(DATA RECORDS begins)

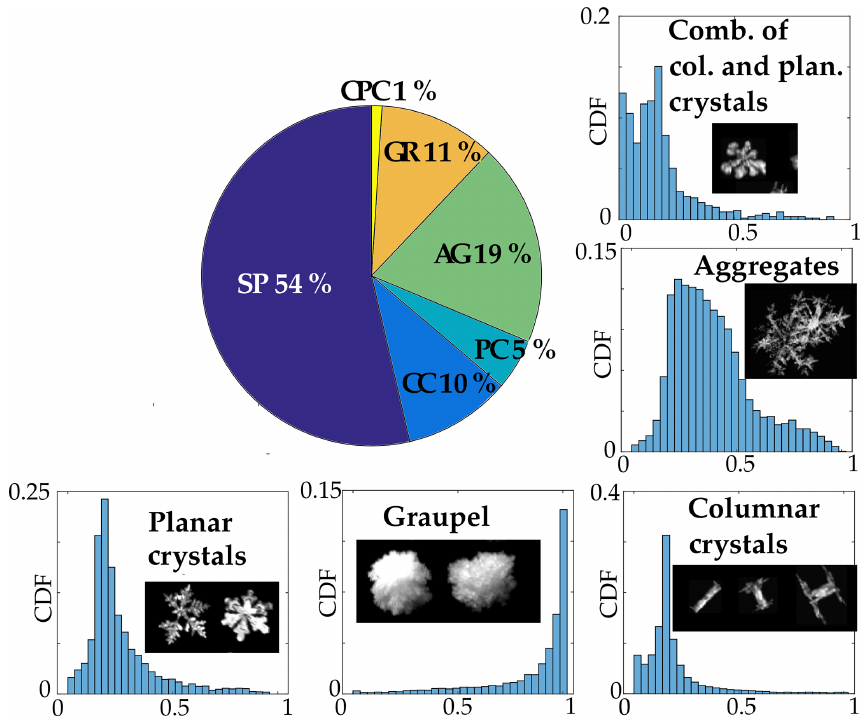
Figure 8. Pie chart of the hydrometeor types classified by the MASC instrument in the period from the 21 November 2015 to the end of January 2016. The histograms shows the distribution of a riming index, ranging from 0 (unrimed) to 1 (fully rimed), for the particles of each hydrometeor class. The riming index is undefined for small particles, i.e., particles that are too small to be identified as a particular hydrometeor class. The classes of the chart are small particles (SP), columnar crystals (CC), aggregates (AG), planar crystals (PC), graupel (GR), combination of columnar and planar crystals (CPC), as described in Praz et al.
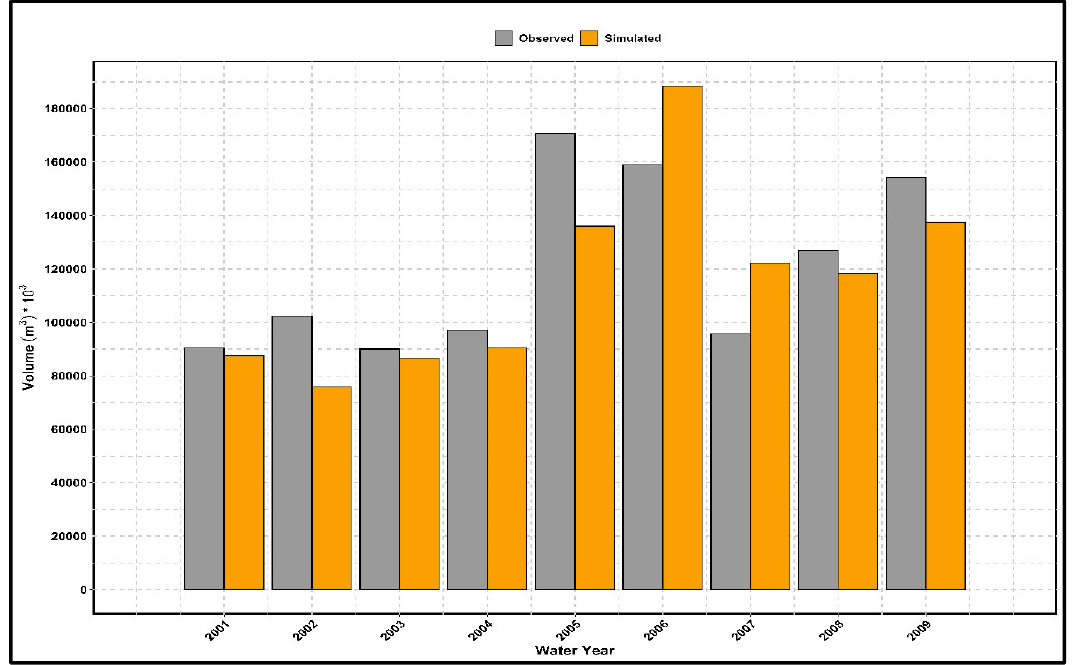
ff for the Jordan River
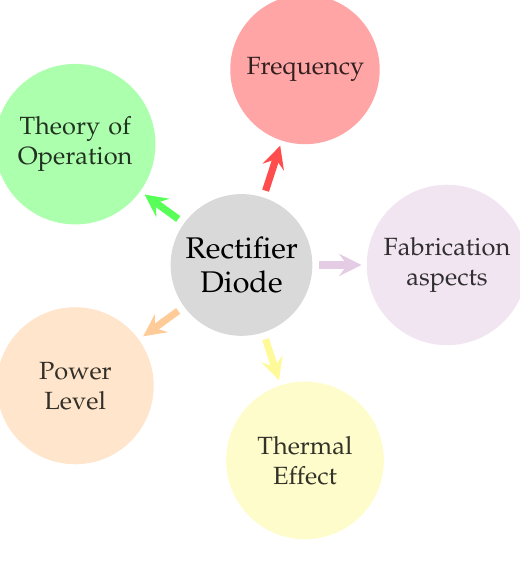
Figure 3. Factors affecting the rectifier diode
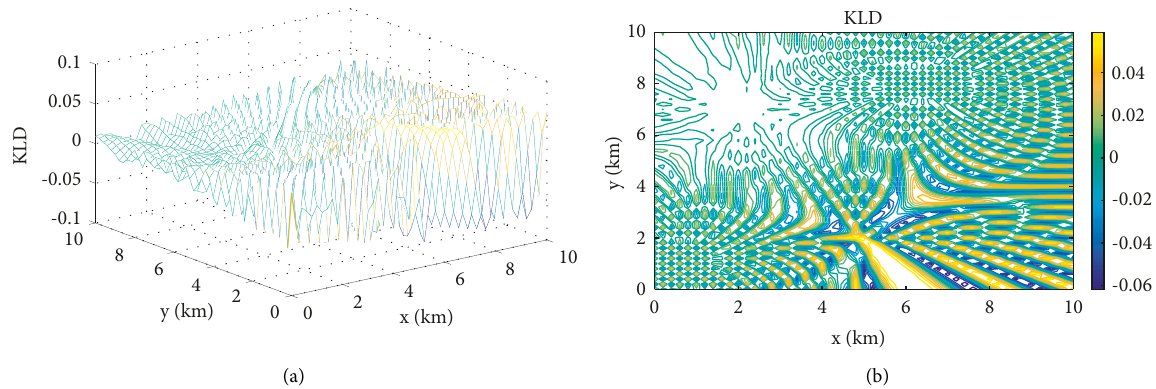
Figure 11: The simulation results when a target appears at Position A . (a) The 3D KLD information distance distribution. (b) The 2D KLD information distance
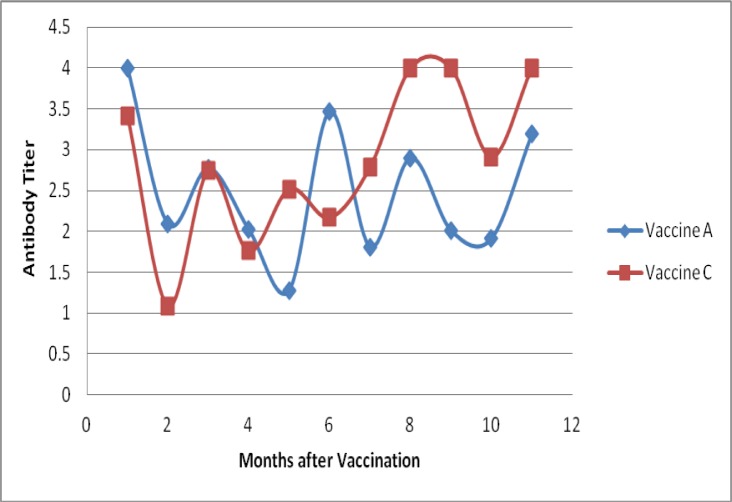
Three commercially available vaccines and the antibody titer in dogs by months after vaccination.* Titre: Rabies antibody Titre. Months: The months after which the samples were collected. A, B, C: Different types of Vaccines used.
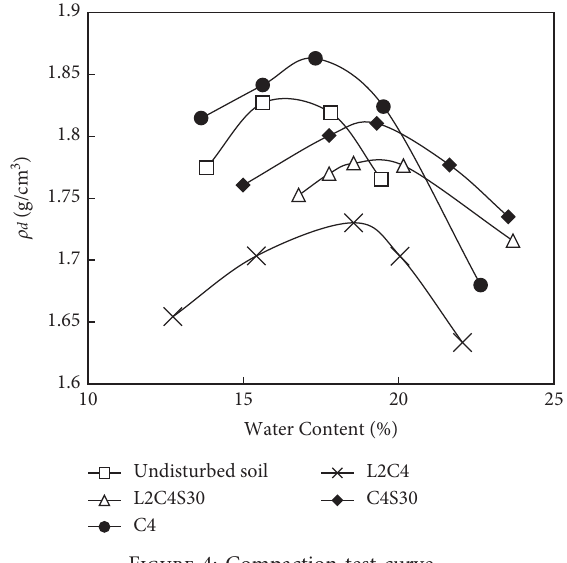
Figure 4: Compaction test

(DATA RECORDS ends)

WHAT THE EXERCISE ASKS> Nothing but the lines from the line with "ff for the Jordan River" through the last line of the listing above should be repeated, and pictures should be left out.

WORKED SOLUTION>
ff for the Jordan River
Figure 3. Factors affecting the rectifier diode
Figure 11: The simulation results when a target appears at Position A . (a) The 3D KLD information distance distribution. (b) The 2D KLD information distance
Three commercially available vaccines and the antibody titer in dogs by months after vaccination.* Titre: Rabies antibody Titre. Months: The months after which the samples were collected. A, B, C: Different types of Vaccines used.
Figure 4: Compaction test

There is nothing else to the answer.